Pay impasse set to hit finals

四月 7, 2006

With no shift in the 6 per cent pay offer in sight, hopes of conciliation have been dashed. Phil Baty reports

The national pay dispute looks set to drag on to hit final exams in summer after even informal talks about talks between unions and employers ended in deadlock this week.

And, in a separate development, the prospect of a breakthrough receded further after university registrars insisted at their annual meeting that there must be no improvement on the pay offer of 6 per cent over two years, which unions have dismissed as "derisory".

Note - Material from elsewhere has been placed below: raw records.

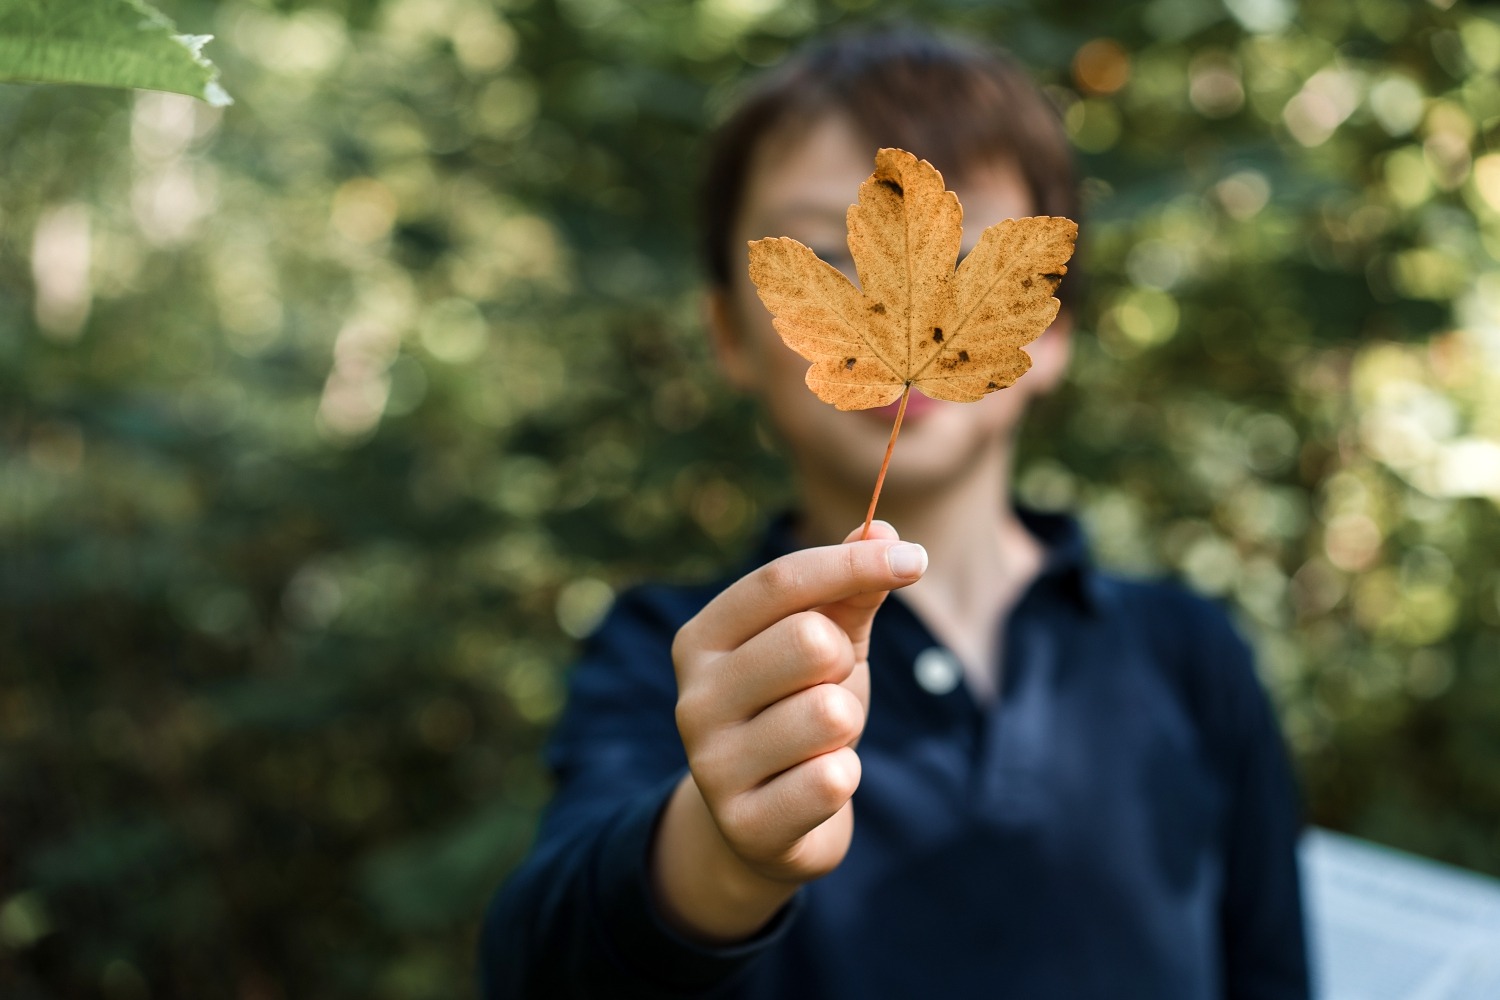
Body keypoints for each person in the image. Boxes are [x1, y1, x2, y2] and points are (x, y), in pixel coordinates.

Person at [480, 25, 1309, 1000]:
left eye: (972, 258)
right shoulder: (680, 653)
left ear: (1051, 331)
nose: (890, 301)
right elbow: (541, 965)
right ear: (731, 334)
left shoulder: (1189, 654)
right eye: (828, 255)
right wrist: (722, 858)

After two hours of informal talks designed to break the deadlock paralysing official pay negotiations, the Universities and Colleges Employers'

Association confirmed it would not enter into any formal pay talks with lecturers' union Natfhe and the Association of University Teachers unless they suspended their campaign of industrial action over pay.

Ucea sources indicated that employers remained willing to accept a nominal suspension of the action - including during the Easter vacations, when there will be almost no union activity anyway - as a gesture of goodwill to allow formal talks to take place.

But the unions, which have been boycotting all student exams and assessments for the past month, refused to back down.

Sally Hunt, general secretary of the AUT, said: "We have always been clear that the action will continue until there is a substantive offer on the table."

The unions are demanding a 23 per cent rise over three years.

Ms Hunt said: "We are very willing to talk. We are at a very serious stage of the action, and institutions are beginning to feel it bite, so it is deeply frustrating that the employers will not talk. I'm not sure how far Ucea's uncompromising position reflects vice-chancellors' views. Many clearly want to see all parties round the table."

The sides did agree to another informal meeting on April 18. This may produce a way out of the deadlock and allow the unions to attend the next formal negotiating meeting scheduled for April 25.

But it is unlikely that the unions will be keen to suspend their industrial action for the April 25 meeting as this is just when they expect their boycott to hit preparations for the end-of-year and the finals exam period.

An AUT activist told The Times Higher that he believed Ucea was happy to drag the dispute out in a bid to break the resolve of union members taking action.

"I think they believe that staff, especially those facing having their pay docked, will cave in when it comes to the crunch, as they will not be willing to damage their students' prospects of progressing or graduating," he said.

"But, even if many members cave in, it just takes a handful of hardcore members in each university to cause real damage."

There is little prospect that universities will be able to improve substantially on their 6 per cent offer even if negotiations begin on April 25, according to registrars.

David Allen, registrar of Exeter University and chair of the Association of Heads of University Administration, said: "Institutions are already having to increase pay budgets by 7 to 8 per cent to implement local agreements over the new pay framework and for pensions."

* Further education lecturers have voted for a two-day strike next month in protest at an "insulting" 1.5 per cent pay offer by college employers. All six unions rejected the offer. The strike is planned for May 2 and 3.